This article was originally published by Mennonite World Review

Has God made a just world?

In our previous lesson we saw that even amid all his trauma Job remains steadfast. He continues to live in the light of his commitment to righteousness. He trusts God and lives blamelessly.

Grimsrud
Grimsrud

But Job’s test continues. In chapter 24 we read his challenge to God. It’s like Job is saying, I know God is just because I have experienced this in my own life and committed myself to living in light of that justice. But now that is all up in the air. Job’s own trauma sensitizes him to the profound trauma in the world around him.

Job’s faith in God causes him to issue a sharp challenge to God. He’s not willing to accept the claims of his “friends” that he must deserve his suffering due to his sin.

If we are honest about the world we live in, we must agree that Job has a pretty strong argument here. We know, if we pay attention, that “there are those who snatch the orphan child from the breast.” There are those who “harm the childless woman and do no good to the widow.”

At the same time, it does appear that “God prolongs the life of the mighty by his power.”

And to top off all this apparent injustice: “God charges no one with wrongdoing” (24:12). One of Job’s questions is: Why do the righteous suffer? The other side of the coin is: Why do the unjust prosper? And, most challenging of all: Why does God let it happen?

It probably would do us good simply to sit with these questions awhile. Does Job accurately portray this world we live in? If the world is unjust, what does that mean for people who put their faith in God?

When we read the conclusion to the story in Job 42, we are tempted to make a mistake and see the message as a repudiation of Job’s challenges. Perhaps it would be better to say Job’s challenge to God’s apparent lack of justice is appropriate as far as it goes, but such a challenge does Job little good.

Railing against God reflects Job’s obsession with justice — an obsession that fits with his rigorous steadfastness but does not mend his broken heart.

When Job says, “I despise myself and repent in dust and ashes,” maybe he is not so much saying that he repents for questioning God. Rather, maybe he is saying he repents for being obsessed with demanding that God make life just.

One message from God’s belated response to Job (chapters 38-39) is that indeed the world is not neat and tidy. There is chaos, and in the chaos injustice. God doesn’t stop that. (Perhaps God can’t?)

Where does one find comfort then? In the recognition that beyond the chaos the earth does rest on firm foundations: The sun rises each day. The sustenance of life remains.

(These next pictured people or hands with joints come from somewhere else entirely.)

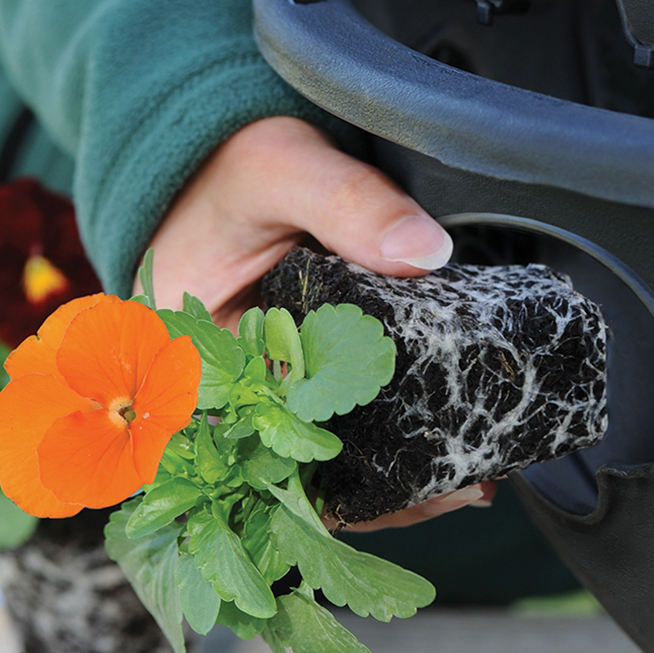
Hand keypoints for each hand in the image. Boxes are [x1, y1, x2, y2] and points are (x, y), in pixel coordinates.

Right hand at [141, 116, 491, 529]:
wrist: (226, 163)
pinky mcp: (290, 375)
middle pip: (295, 466)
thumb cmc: (229, 166)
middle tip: (459, 489)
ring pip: (318, 460)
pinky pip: (333, 425)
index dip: (332, 477)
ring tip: (466, 483)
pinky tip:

Job is vindicated before his friends — and, remarkably, they are treated graciously by God in light of Job’s prayer on their behalf.

Finally, “the Lord restores Job’s fortunes” — not, I suspect, in the sense that now Job can forget his losses. But Job is able to move on as he accepts the kind of comfort that the world is capable of giving him. In such acceptance, Job is freed from his spiral of grief and from demanding a justice that the world does not offer.

Ted Grimsrud is professor of theology and peace studies at Eastern Mennonite University in Harrisonburg, Va.